Façonner ses propres conditions de vie, tel était son credo. Valentine Schlegel (1925-2021) fait partie des figures les plus inventives et polyvalentes du XXe siècle. Sa contribution artistique à l’architecture, à la sculpture et à la céramique fut des plus significatives. Elle est pourtant restée dans l’ombre mais sans jamais chercher la consécration. « Je n’ai pas essayé de faire une œuvre », écrit-elle dans des notes en 1978. Un choix de vie et une volonté d’indépendance qui ont tracé la voie de cette Sétoise de naissance, passée par l’École des beaux-arts de Montpellier. Tout au long de sa carrière, elle a su transformer l’espace domestique en une expérience intime. Une signature bien à elle, à contre-courant de l’époque, entremêlant l’art à son quotidien pour des intérieurs sculptés.

Démiurge de la matière
C’est le caractère inamovible de la plupart de ses conceptions destinées aux particuliers qui a rendu son travail si méconnu. La reconnaissance publique, on la doit à l’artiste-plasticienne Hélène Bertin. Ses recherches démarrées en 2012 l’amènent à lancer une première exposition en 2017 au Centre d’art de Brétigny, accompagnée d’une bio-monographie Je dors, je travaille nourrie de photographies. Une seconde est organisée deux ans plus tard au CRAC de Sète. Des mises en lumière qui n’ont pas manqué de faire grimper la cote de cette artiste hors normes, féministe et lesbienne, qui vivait de sa passion en toute discrétion. De ses premières armes auprès de Jean Vilar dès l’inauguration du Festival d’Avignon en tant que régisseuse-accessoiriste, Valentine Schlegel a bâti son savoir-faire entre Sète et Paris.
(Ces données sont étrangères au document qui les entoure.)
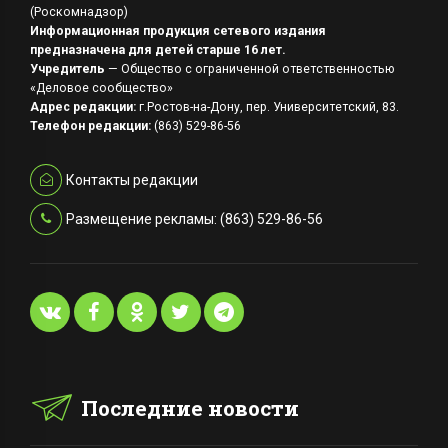
(Роскомнадзор)
Информационная продукция сетевого издания
предназначена для детей старше 16 лет.
Учредитель
— Общество с ограниченной ответственностью
«Деловое сообщество»
Адрес редакции:
г.Ростов-на-Дону, пер. Университетский, 83.
Телефон редакции:
(863) 529-86-56
Контакты редакции
Размещение рекламы: (863) 529-86-56
Последние новости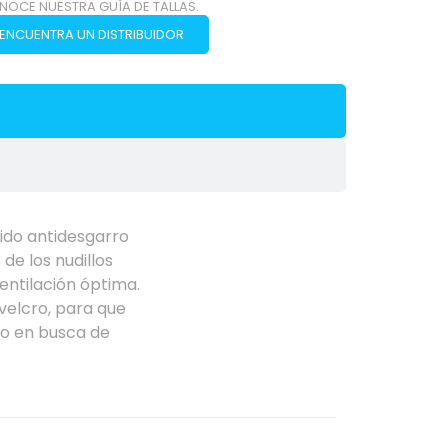
NOCE NUESTRA GUÍA DE TALLAS.
ENCUENTRA UN DISTRIBUIDOR
ido antidesgarro
de los nudillos
entilación óptima.
velcro, para que
lto en busca de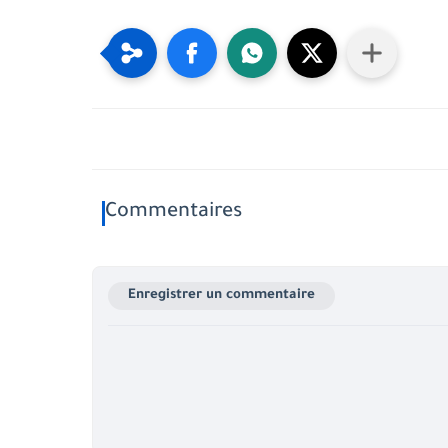
Commentaires
Enregistrer un commentaire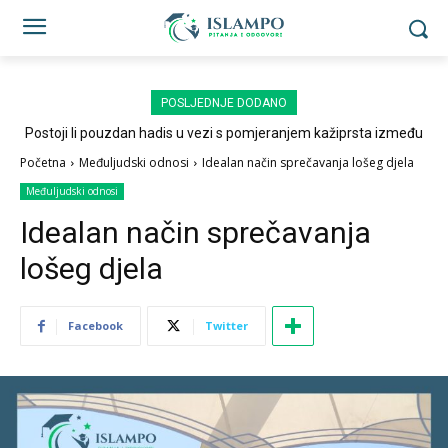
POSLJEDNJE DODANO
Postoji li pouzdan hadis u vezi s pomjeranjem kažiprsta između
sedždi?
Početna
Međuljudski odnosi
Idealan način sprečavanja lošeg djela
Međuljudski odnosi
Idealan način sprečavanja
lošeg djela
Facebook
Twitter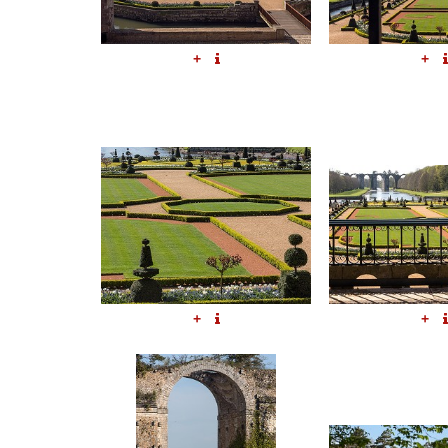
+
+
+
+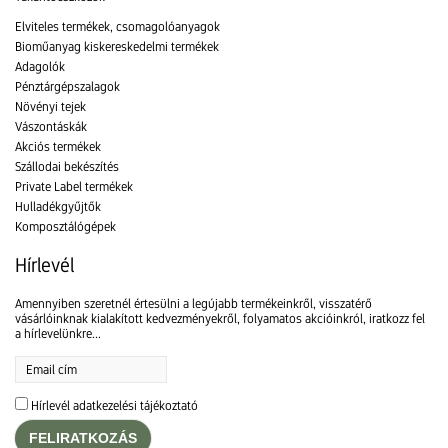
Elviteles termékek, csomagolóanyagok
Bioműanyag kiskereskedelmi termékek
Adagolók
Pénztárgépszalagok
Növényi tejek
Vászontáskák
Akciós termékek
Szállodai bekészítés
Private Label termékek
Hulladékgyűjtők
Komposztálógépek
Hírlevél
Amennyiben szeretnél értesülni a legújabb termékeinkről, visszatérő
vásárlóinknak kialakított kedvezményekről, folyamatos akcióinkról, iratkozz fel
a hírlevelünkre...
Hírlevél adatkezelési tájékoztató
FELIRATKOZÁS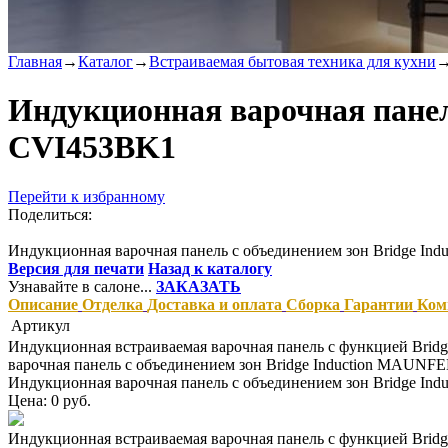
Главная
→
Каталог
→
Встраиваемая бытовая техника для кухни
Индукционная варочная панел
CVI453BK1
Перейти к избранному
Поделиться:
Индукционная варочная панель с объединением зон Bridge 
Версия для печати
Назад к каталогу
Узнавайте в салоне...
ЗАКАЗАТЬ
Описание
Отделка
Доставка и оплата
Сборка
Гарантии
Ком
Артикул
Индукционная встраиваемая варочная панель с функцией Brid
варочная панель с объединением зон Bridge Induction MAUN
Индукционная варочная панель с объединением зон Bridge 
Цена: 0 руб.
Индукционная встраиваемая варочная панель с функцией Brid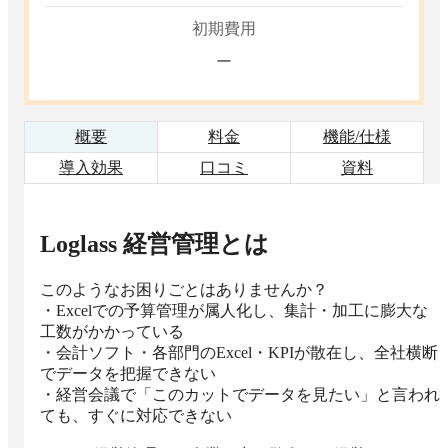
初期費用
ー
概要
料金
機能/仕様
導入効果
口コミ
資料
Loglass 経営管理
とは
このようなお困りごとはありませんか？

・Excelでの予算管理が属人化し、集計・加工に膨大な
工数がかかっている

・会計ソフト・各部門のExcel・KPIが散在し、全社横断
でデータを把握できない

・経営会議で「このカットでデータを見たい」と言われ
ても、すぐに対応できない
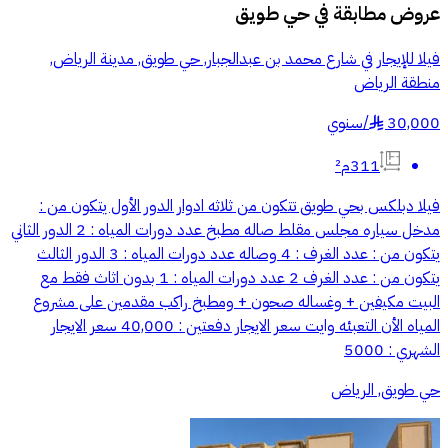
عروض مطابقة في
حي طويق
فيلا للإيجار في شارع محمد بن عبدالجبار, حي طويق, مدينة الرياض,
منطقة الرياض
30,000
/
سنوي
§
311م²
فيلا دبلكس بحي طويق تتكون من ثلاثه ادوار الدور الأول يتكون من :
مدخل سياره مجلس مقلط صاله مطبخ عدد دورات المياه : 2 الدور الثاني
يتكون من : عدد الغرف : 4 وصاله عدد دورات المياه : 3 الدور الثالث
يتكون من : عدد الغرف 2 عدد دورات المياه : 1 بدون اثاث فقط مع
البيت مكيفين + وغساله صحون + ومطبخ راكب مقدمين على مشروع
المياه الأن التعبئه وايت سعر الايجار دفعتين : 40,000 سعر الايجار
الشهري : 5000
حي طويق, الرياض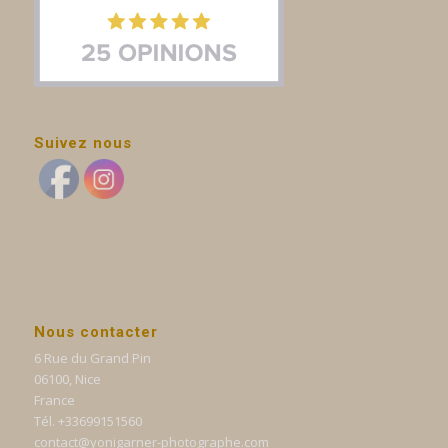
Suivez nous
Nous contacter
6 Rue du Grand Pin
06100, Nice
France
Tél. +33699151560
contact@yonigarner-photographe.com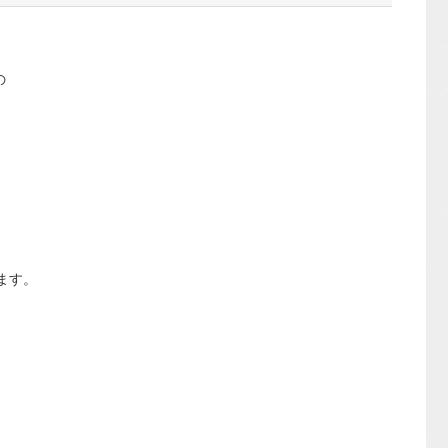
の
ます。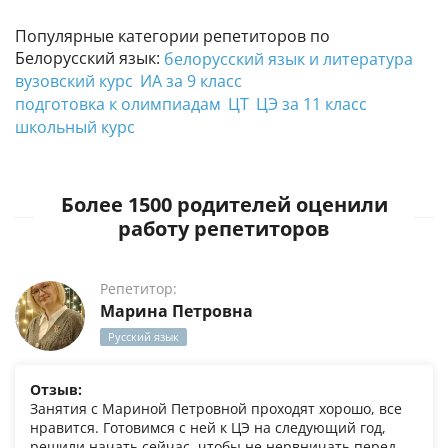
Популярные категории репетиторов по
Белорусский язык:
белорусский язык и литература
вузовский курс
ИА за 9 класс
подготовка к олимпиадам
ЦТ
ЦЭ за 11 класс
школьный курс
Более 1500 родителей оценили
работу репетиторов
Репетитор:
Марина Петровна
Русский язык
Отзыв:
Занятия с Мариной Петровной проходят хорошо, все
нравится. Готовимся с ней к ЦЭ на следующий год,
решили начать сейчас, чтобы не нервничать перед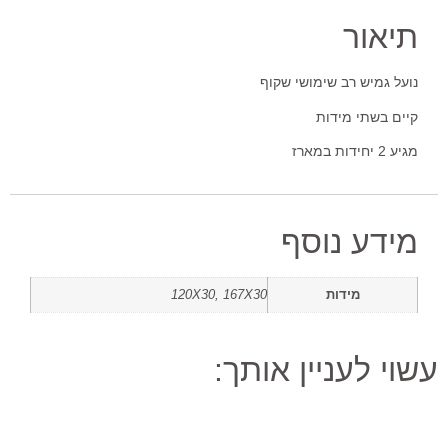
תיאור
נועל גמיש רב שימושי שקוף
קיים בשתי מידות
מגיע 2 יחידות במארז
מידע נוסף
מידות
120X30, 167X30
עשוי לעניין אותך: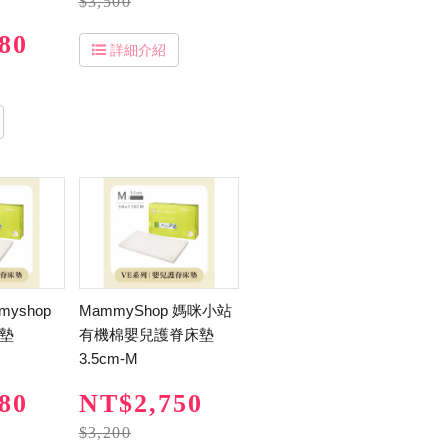
$3,500
80
詳細介紹
yshop
MammyShop 媽咪小站
床墊
有機棉嬰兒護脊床墊
3.5cm-M
80
NT$2,750
$3,200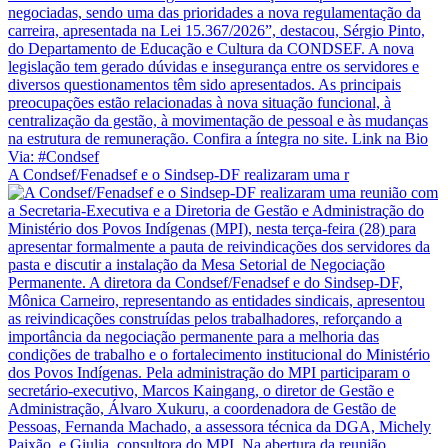
A Condsef/Fenadsef e o Sindsep-DF realizaram uma r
Car c’est en s’installant dans la capitale qu’elle démarre la céramique, confectionnant des vases biomorphiques, inspirés de la nature et du paysage méditerranéen de son enfance. Elle expérimente ainsi divers matériaux vernaculaires, recréant l’esprit de sa ville natale ; du calcaire de la Camargue à l’ondulation de la mer et des voiles des bateaux de ce joli port de pêche.
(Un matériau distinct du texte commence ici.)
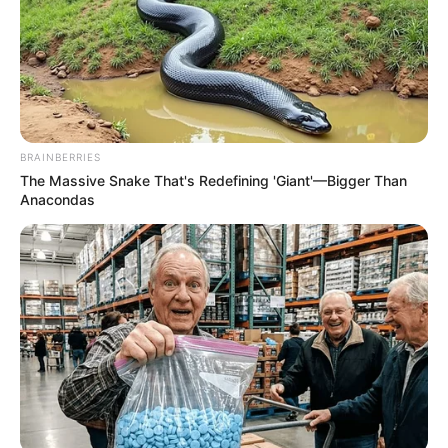
Κύμη Εύβοιας: Παράτησε την πόλη,
μετακόμισε σε χωριό και έκανε το όνειρό της
πραγματικότητα
Ακολουθήστε το evianews.com στο
Google
News
BRAINBERRIES
The Massive Snake That's Redefining 'Giant'—Bigger Than
ΤΑ ΠΙΟ ΔΗΜΟΦΙΛΗ
Anacondas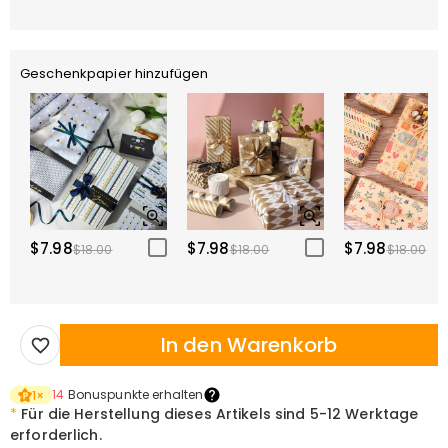
Geschenkpapier hinzufügen
$7.98
$7.98
$7.98
$18.00
$18.00
$18.00
In den Warenkorb
14
Bonuspunkte erhalten
1
×
*
Für die Herstellung dieses Artikels sind
5-12 Werktage
erforderlich.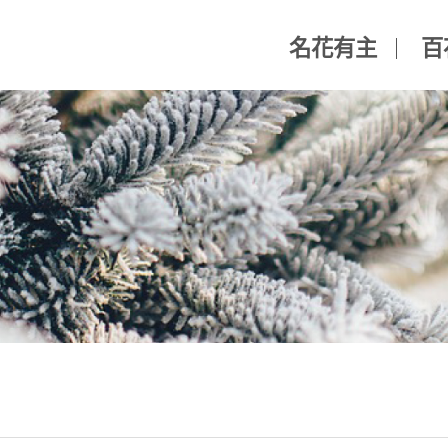
名花有主
百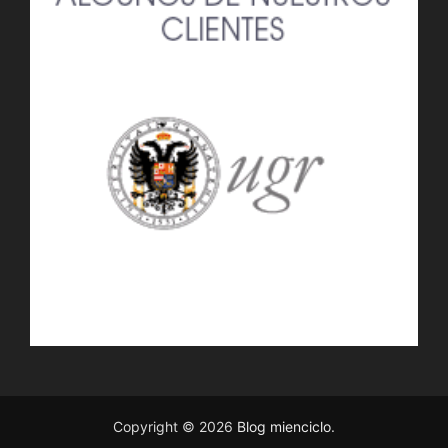
Copyright © 2026
Blog mienciclo
.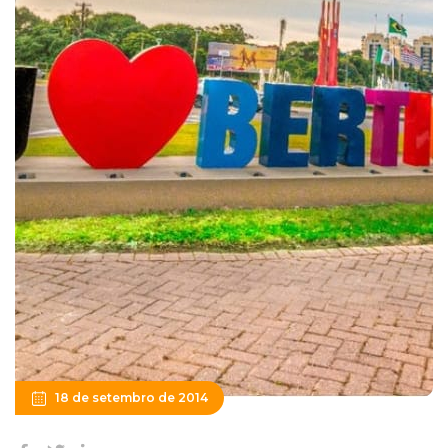
18 de setembro de 2014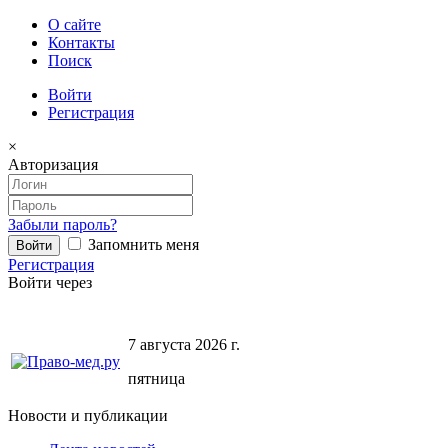
О сайте
Контакты
Поиск
Войти
Регистрация
×
Авторизация
Забыли пароль?
Запомнить меня
Регистрация
Войти через
7 августа 2026 г.
пятница
Новости и публикации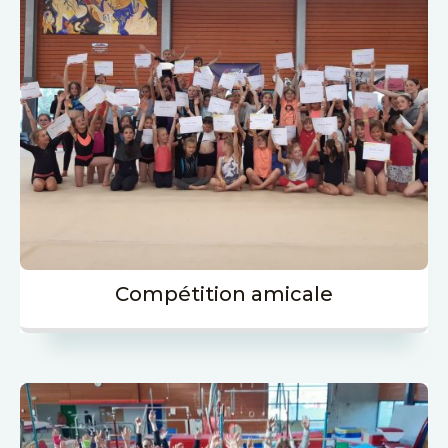
Compétition amicale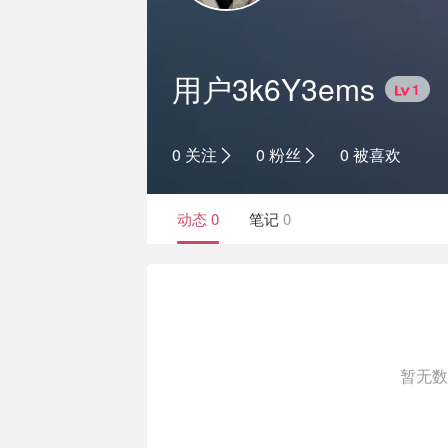
用户3k6Y3ems
1
0 关注
0 粉丝
0 被喜欢
动态
0
笔记
0
暂无数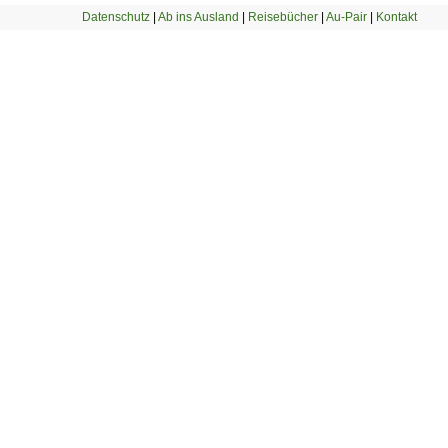
Datenschutz
|
Ab ins Ausland
|
Reisebücher
|
Au-Pair
|
Kontakt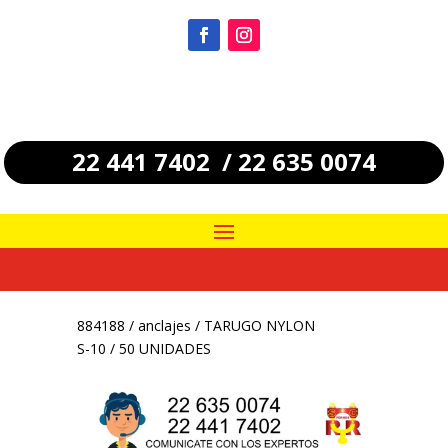
22 441 7402 / 22 635 0074
884188
/
anclajes
/ TARUGO NYLON
S-10 / 50 UNIDADES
Valentine Schlegel assise devant ses caisses à munitions transformées en caisses à outils, Sète, circa 1960

Corps sculpturaux
Son œuvre atteint cependant son apogée dans la réalisation d’une centaine de cheminées en plâtre dont une pour l’appartement de Jeanne Moreau, rue du Faubourg Saint-Honoré. Des paysages mouvants qu’elle imagine comme « l’extension et la dynamisation des murs ». Un concept qu’elle décline en étagères, en tables, en bancs, en lits superposés. L’artiste fait ainsi des objets usuels de véritables « sculptures à vivre », intimement liés à son mode de vie. Parmi ses grandes amitiés émerge Agnès Varda, rencontrée sur les bancs de l’école à Sète. C’est aussi compter sur le couturier Raf Simons, qui contribue à la faire renaître lors d’enchères de sa collection de céramiques, comprenant l’un de ses vases, et d’un défilé haute couture de Dior. Atteinte d’Alzheimer, Valentine Schlegel disparaît le 16 mai 2021 à 96 ans, trois mois après sa compagne Yvonne Brunhammer, ancienne directrice du musée des arts décoratifs à Paris. « J’aime le quotidien exceptionnel », avait-elle écrit dans ses notes. C’est ce qu’elle nous lègue, l’exceptionnel, pour des créations qui capturent l’essence du monde organique par son approche innovante et imaginative.